*** Opening Given records ***

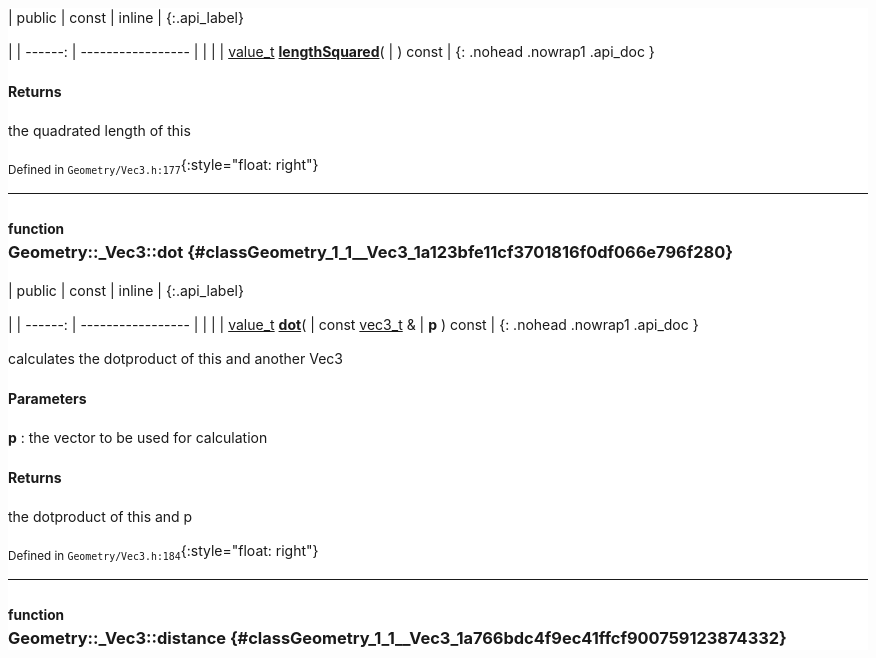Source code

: | public | const | inline |
{:.api_label}

|
| ------: | ----------------- |
|  |
| [value_t](classGeometry_1_1%5F%5FVec3#classGeometry_1_1%5F%5FVec3_1a37ca970085a6d984603b4e368cba0893) **[lengthSquared](#classGeometry_1_1%5F%5FVec3_1a719baef8a20dc57e1665534700437e9a)**( |  ) const |
{: .nohead .nowrap1 .api_doc }




#### Returns
the quadrated length of this





<sub>Defined in `Geometry/Vec3.h:177`</sub>{:style="float: right"}

-------------------------------------------------------------------

### <small>function</small><br/> Geometry::_Vec3::dot {#classGeometry_1_1__Vec3_1a123bfe11cf3701816f0df066e796f280}

| public | const | inline |
{:.api_label}

|
| ------: | ----------------- |
|  |
| [value_t](classGeometry_1_1%5F%5FVec3#classGeometry_1_1%5F%5FVec3_1a37ca970085a6d984603b4e368cba0893) **[dot](#classGeometry_1_1%5F%5FVec3_1a123bfe11cf3701816f0df066e796f280)**( | const [vec3_t](classGeometry_1_1%5F%5FVec3#classGeometry_1_1%5F%5FVec3_1ab59ee3b31e4b941162cdd7bedaece403) & | **p** ) const |
{: .nohead .nowrap1 .api_doc }



calculates the dotproduct of this and another Vec3
#### Parameters
**p**
:  the vector to be used for calculation




#### Returns
the dotproduct of this and p





<sub>Defined in `Geometry/Vec3.h:184`</sub>{:style="float: right"}

-------------------------------------------------------------------

### <small>function</small><br/> Geometry::_Vec3::distance {#classGeometry_1_1__Vec3_1a766bdc4f9ec41ffcf900759123874332}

*** Closing Given records ***

- Directive
Please reproduce the entries above line by line, exactly, leaving out each image.

- Solution below
Source code

: | public | const | inline |
{:.api_label}

|
| ------: | ----------------- |
|  |
| [value_t](classGeometry_1_1%5F%5FVec3#classGeometry_1_1%5F%5FVec3_1a37ca970085a6d984603b4e368cba0893) **[lengthSquared](#classGeometry_1_1%5F%5FVec3_1a719baef8a20dc57e1665534700437e9a)**( |  ) const |
{: .nohead .nowrap1 .api_doc }




#### Returns
the quadrated length of this





<sub>Defined in `Geometry/Vec3.h:177`</sub>{:style="float: right"}

-------------------------------------------------------------------

### <small>function</small><br/> Geometry::_Vec3::dot {#classGeometry_1_1__Vec3_1a123bfe11cf3701816f0df066e796f280}

| public | const | inline |
{:.api_label}

|
| ------: | ----------------- |
|  |
| [value_t](classGeometry_1_1%5F%5FVec3#classGeometry_1_1%5F%5FVec3_1a37ca970085a6d984603b4e368cba0893) **[dot](#classGeometry_1_1%5F%5FVec3_1a123bfe11cf3701816f0df066e796f280)**( | const [vec3_t](classGeometry_1_1%5F%5FVec3#classGeometry_1_1%5F%5FVec3_1ab59ee3b31e4b941162cdd7bedaece403) & | **p** ) const |
{: .nohead .nowrap1 .api_doc }



calculates the dotproduct of this and another Vec3
#### Parameters
**p**
:  the vector to be used for calculation




#### Returns
the dotproduct of this and p





<sub>Defined in `Geometry/Vec3.h:184`</sub>{:style="float: right"}

-------------------------------------------------------------------

### <small>function</small><br/> Geometry::_Vec3::distance {#classGeometry_1_1__Vec3_1a766bdc4f9ec41ffcf900759123874332}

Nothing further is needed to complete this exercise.